Two comments: (1) Ike nailed it. (2) I’m prisoner Number 777.
You might find this essay on The Prisoner, which I wrote for PJ Media some years ago, to be relevant.
That is a powerful statement by a president. Too bad we dont have any charactor left in the nation with that attitude.
The whole of this globohomo worldwide regime is all in our demise, we are the last of the Mohican’s as far as being armed to the teeth. They want to turn us into another Australia or New Zealand, that is the only reason we are not in their fema camps or dead. HTFU and let’s get serious.
This might be a good question for us all to ponder: Does SSN still stand for Social Security Number or does it now stand for State Surveillance Number?
May I ask a very dark and evil question:
What if the Prisoner had decided to kill all the other prisoners? After all, they all betrayed him.
How would the government have reacted?
Part of the “village” mystique, was that you could never be sure who were the prisoners, and who were the imprisoned. There are wardens everywhere, and the inmates are a huge asset to protect. There are no weapons, and you will be seen making one. You could likely reach out and throttle someone, but someone *big* would intervene very quickly. If you had talent (talent unknown to the village, which has your full bio), you could likely kill someone once with a fork, but not two people.
As far as I remember they all lived in normal houses and all had the normal cutlery.
And second. The hero of the show was a special agent, that means he was trained to kill.
So, unless they had cameras in every house he could have visited them at home and killed them there -- one after another.
Good point about him being trained to kill, but perhaps they knew his ethics well enough to trust that he would not kill what he saw as an innocent.

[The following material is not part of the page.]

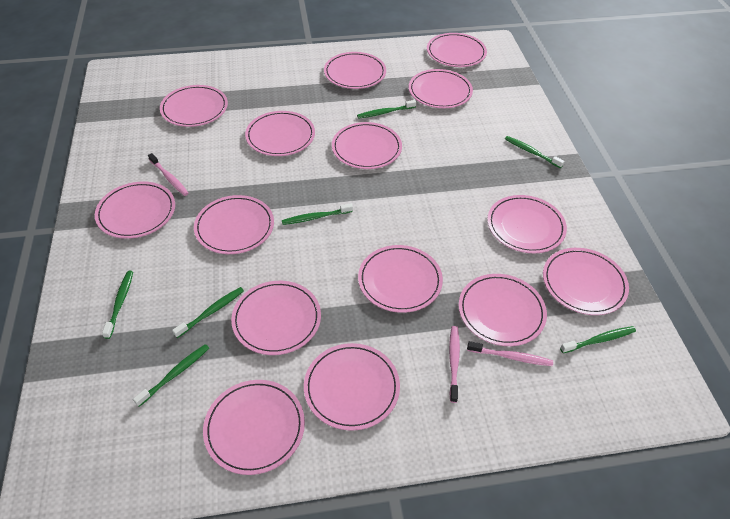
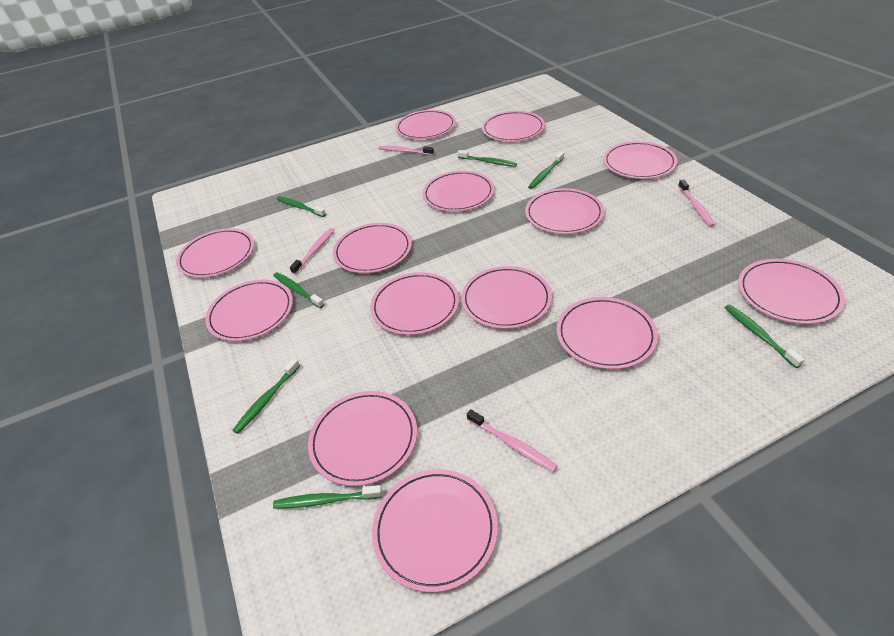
pink plate: 15 -> 14
pink toothbrush: 3 -> 4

Yes, multiple cameras and microphones in *every* house, or any other building, or public space, including parks. There was an episode where he found a couple areas out of camera reach in the forest periphery where he built a raft once…. but it turned out they knew all about it.
I see John Rutherford and I (and you) are all on the same wavelength. I just started rewatching The Prisoner and was amazed at how many of the pinpoint accurate nuances I had forgotten. For example, in the second episode, #2 talks about how The Village is a model for “one world government”, to which #6 replies, “Yes, the whole world is the village”. Yikes! Not too bad for a program that we got to see only because they needed a summer replacement for “The Jackie Gleason Show!. (Yes, I saw it ‘live’ in its orignal US tv run!)
One of the best jobs they have done, is to not realize we are prisoners and only have the illusion of freedom. Liberty was lost a long time ago.
D Rockefeeler described this in Memoirs.
They are almost done building their digital gulag for us proles. This video is a very good summary of how we got here:
https://rumble.com/v29fe34-covid-19-the-biodefense-mafia.html
Every man and woman should take the time to watch this.
No covid shot, no social security. They’re thinking about it. Take a lot with you, Gramps!
Bring it. We’re thinking about it.
Another point often missed is every episode has a different #2. This was the message that the face of the state might change but its ultimate nature dies not.
Interestingly, in Ep 2, Six was having tea with Two who told him that the Village is the blueprint for “world order”.
Yes, rebellion comes at a cost but so does obedience.
Ike was involved in clearing the Bonus Army out of DC. He was part of the enforcement arm of a dictatorial government.